To scale this, DFIs could jointly co-create a digital hub for PPP preparation—housing vetted consultant pools, sector playbooks, model TORs, and case studies from real-world projects.
Think of it as a "GitHub for PPP prep": a collaborative, version-controlled repository that accelerates knowledge transfer and brings much-needed coherence to feasibility funding across Africa.

Make Feasibility Funding Contingent on Results

We need to stop treating feasibility studies as sunk costs. Instead, development finance institutions (DFIs) should adopt performance-linked preparation funds, i.e. mechanisms where consultants are paid progressively, but only if their work meets clear, independent quality benchmarks at each stage.

This approach is already delivering results in infrastructure markets like Colombia and Indonesia. It shifts incentives from volume to value by rewarding feasibility work that:

  1. Flags showstoppers early during pre-feasibility,

  2. Delivers rigorous, bankable analysis in full feasibility,

  3. Attracts credible bids during procurement, and

  4. Aligns with final deal terms at financial close.

Importantly, payments should continue even if a project is rightfully discontinued, as long as the analysis was sound. The goal isn’t to force every deal through, but to reward technical truth-telling and discourage political interference.

In other words, if the study is solid, the team gets paid, whether the project moves forward or not. That’s how we shift PPP preparation from a box-ticking exercise to a results-driven discipline.


A Model That Works: Lessons from NEPAD-IPPF

Fortunately, there’s already a working model we can learn from: the African Development Bank’s NEPAD Infrastructure Project Preparation Facility (NEPAD-IPPF).

Rather than funding any feasibility request, NEPAD-IPPF begins by helping governments prioritize pipelines based on readiness and potential for impact. It then co-finances feasibility with the public sector, creating shared accountability.

The result? Several successful transport and energy PPPs in East and Southern Africa have emerged from this approach—including cross-border transmission lines and port upgrades. Crucially, NEPAD-IPPF avoids political capture by keeping technical preparation arms-length from ministerial offices.

In many ways, it offers a replicable model: align interests early, co-fund preparation, and vet projects rigorously.


We Can’t Afford More Dead Projects

If we want African PPPs to scale, we need more than political will or capital—we need bankable pipelines.

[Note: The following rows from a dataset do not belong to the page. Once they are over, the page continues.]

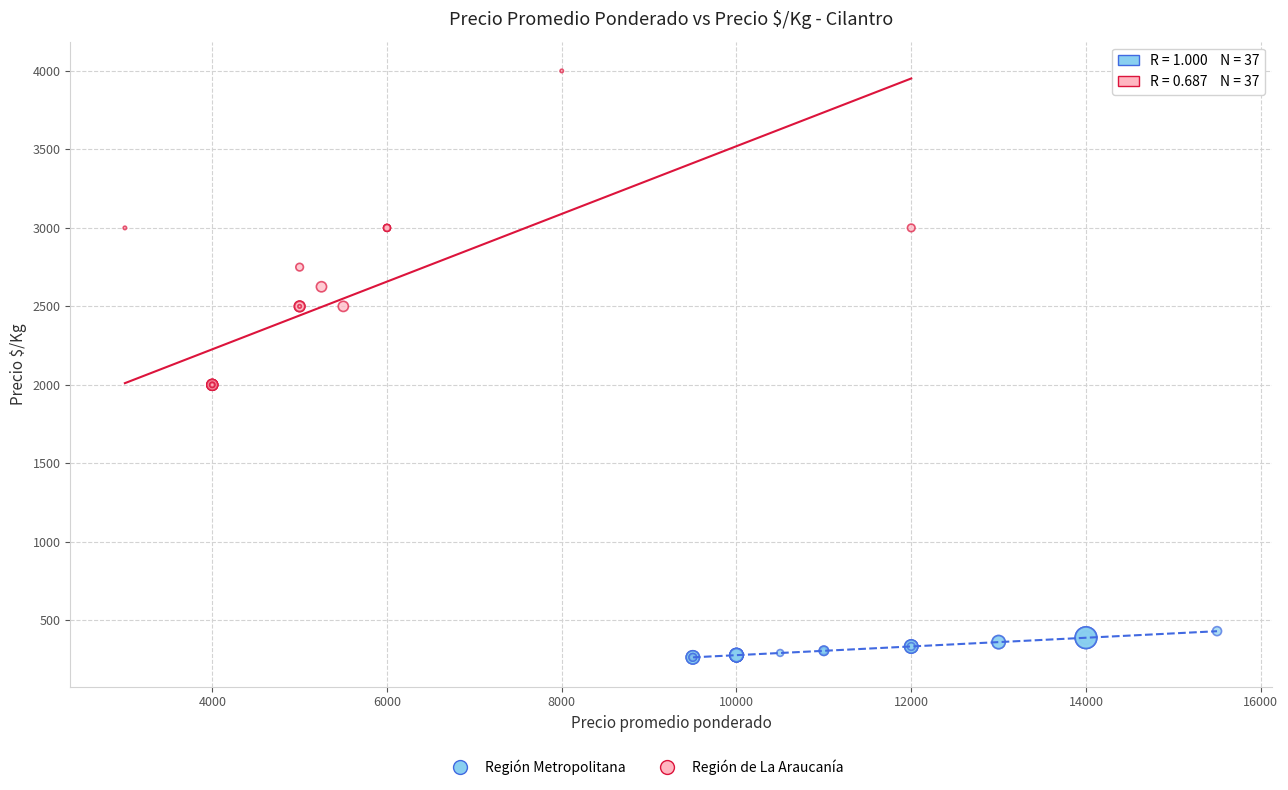

Which series contains the lowest Y value?

Región Metropolitana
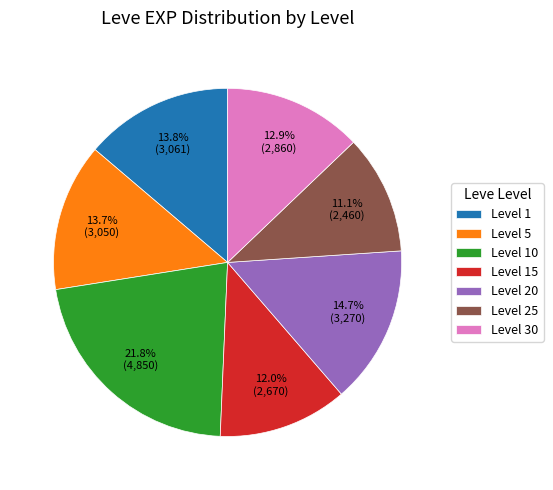

Between Level 10 and Level 20, which is larger?

Level 10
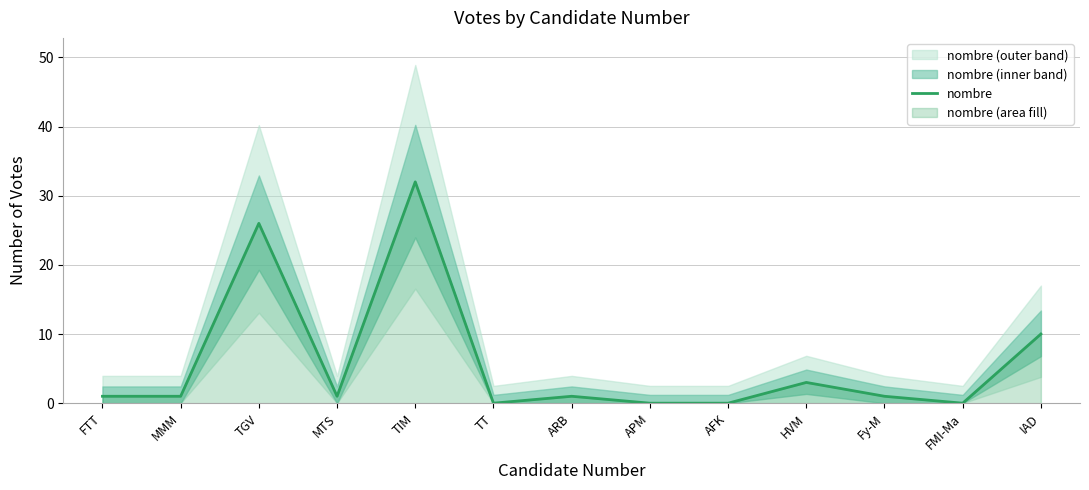

Reading left to right, list all the values displayed in this chart.

1	1	26	1	32	0	1	0	0	3	1	0	10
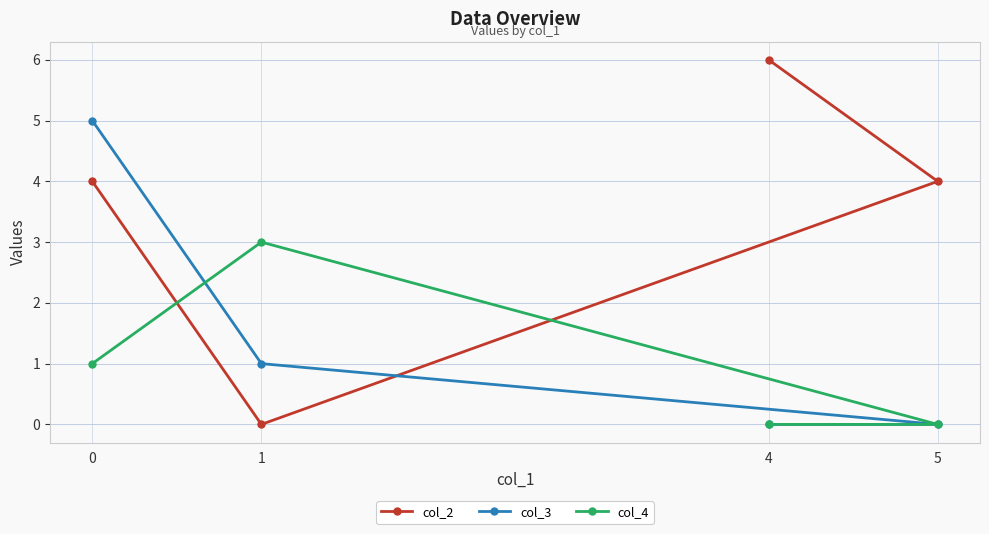

What is the spread (max minus min) of values at 4?

6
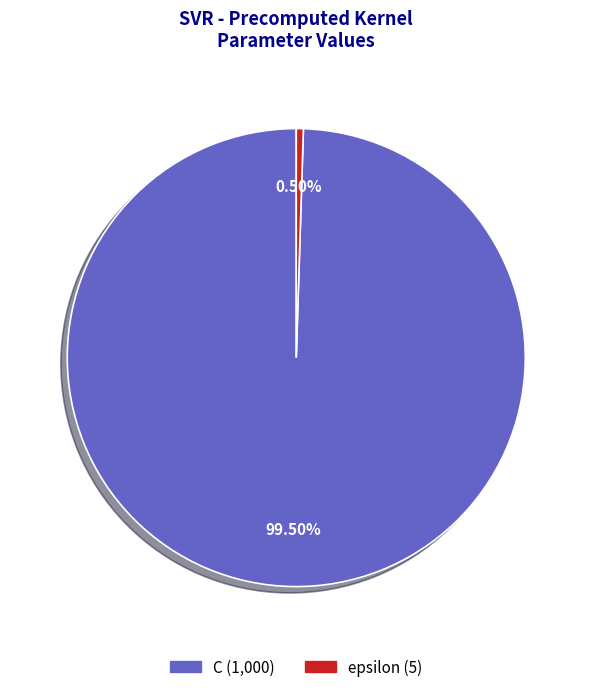

Do C and epsilon together represent more than half of the pie?

Yes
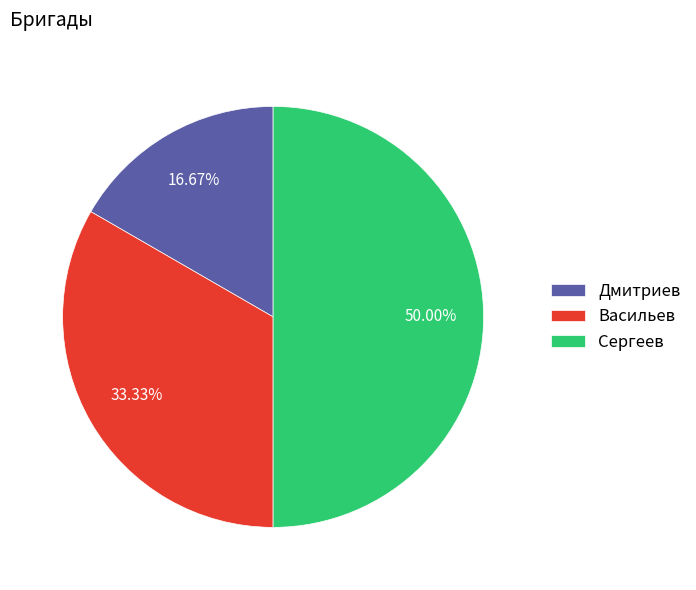

To the nearest percent, what percentage of the pie is Васильев?

33%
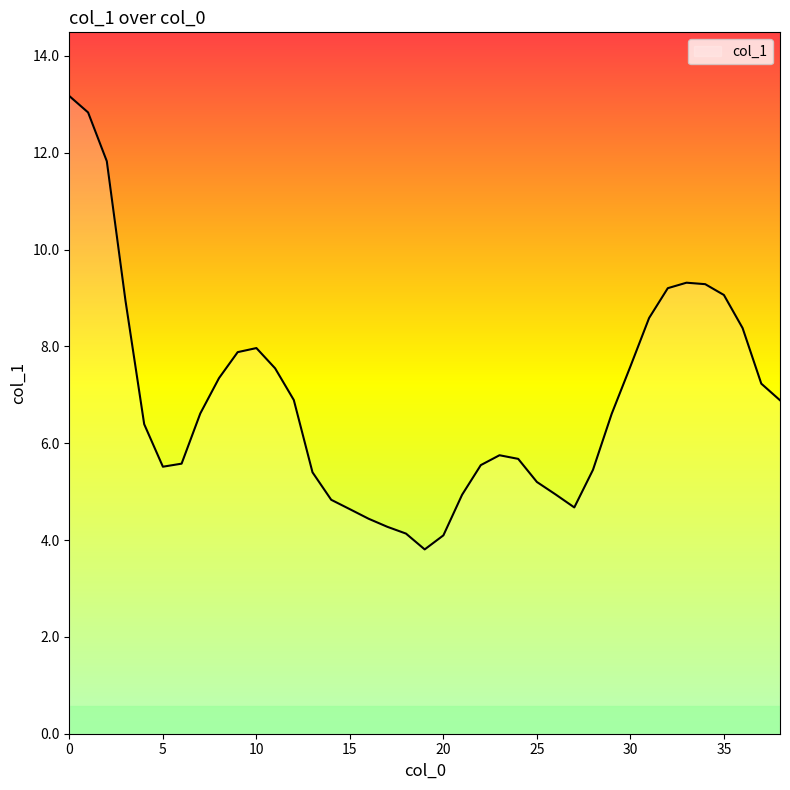

What is the minimum value shown in the chart?

3.8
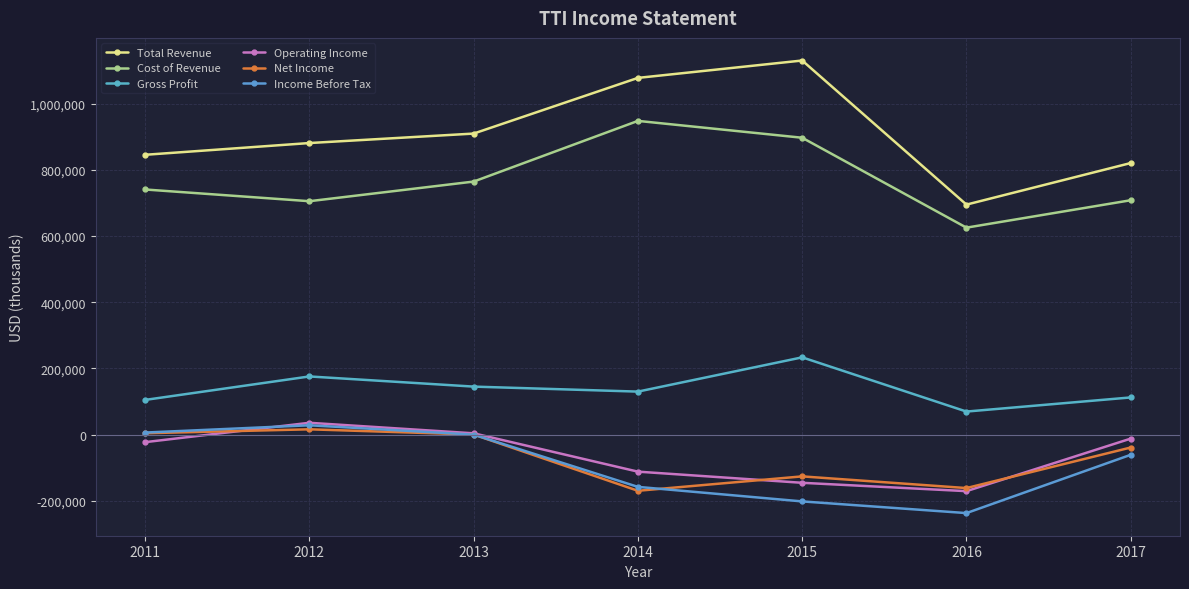

The Income Before Tax series shows -57643 at 2015. True or false?

False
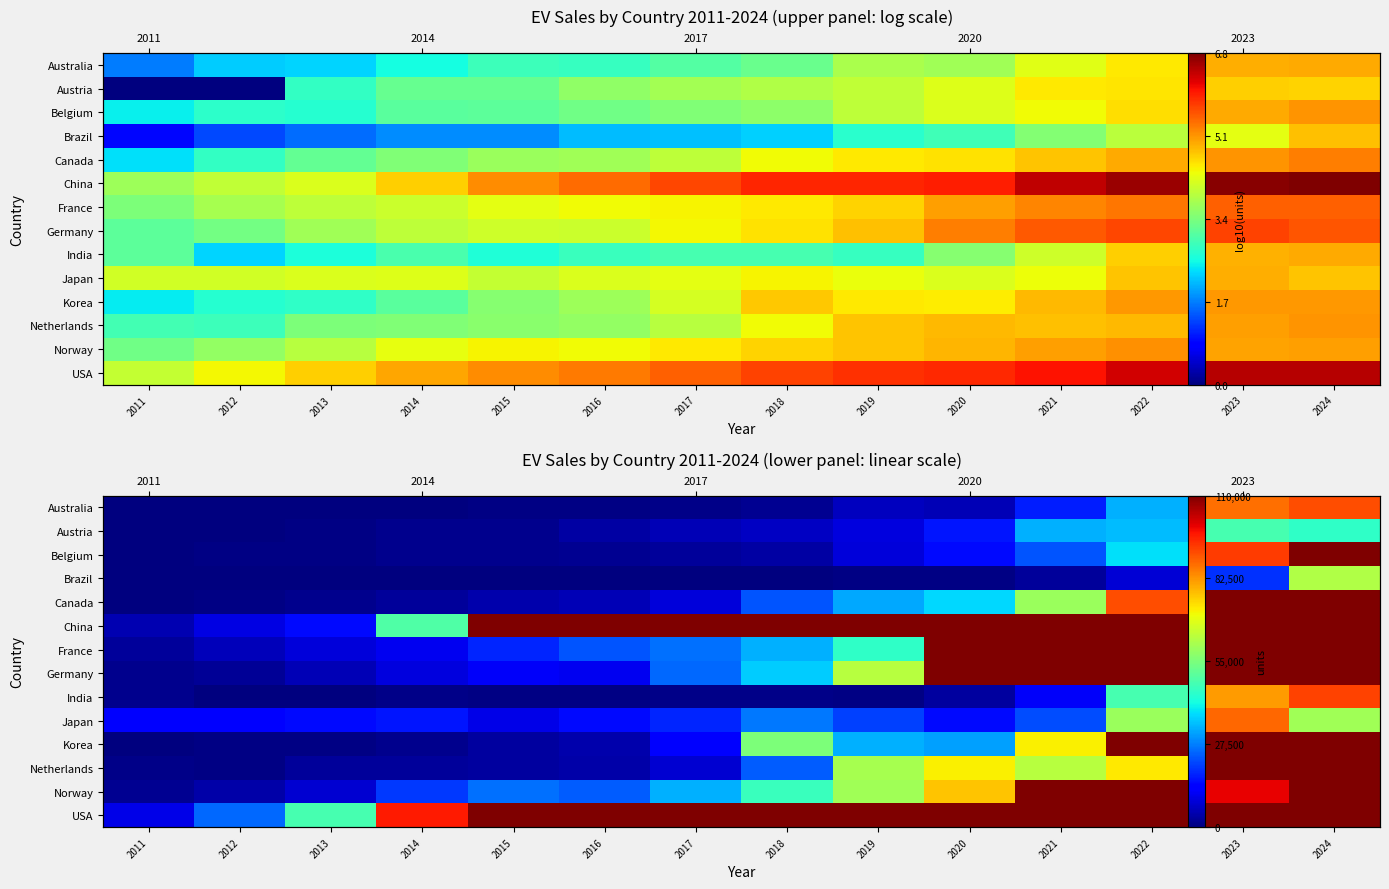

At which category is the sum across all series the highest?

2024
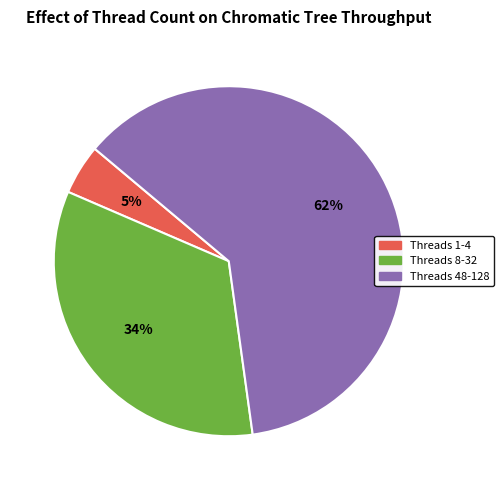

Does any single category account for the majority?

Yes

That means transforming the way feasibility is approached, funded, and governed.

As someone who has advised public authorities, structured PPPs, and worked closely with DFIs, I now help partners with:

  • Feasibility Audits: Reviewing technical, legal, and financial assumptions to catch red flags early.

  • Prep Fund Structuring: Designing blended-risk facilities that pay for results—not activity.

  • Political De-Risking: Crafting governance frameworks to reduce interference and safeguard investor trust.

The message to DFIs, sovereign partners, and investors is simple: let’s stop wasting money on doomed prep. Let’s build a smarter, fairer, results-driven pipeline.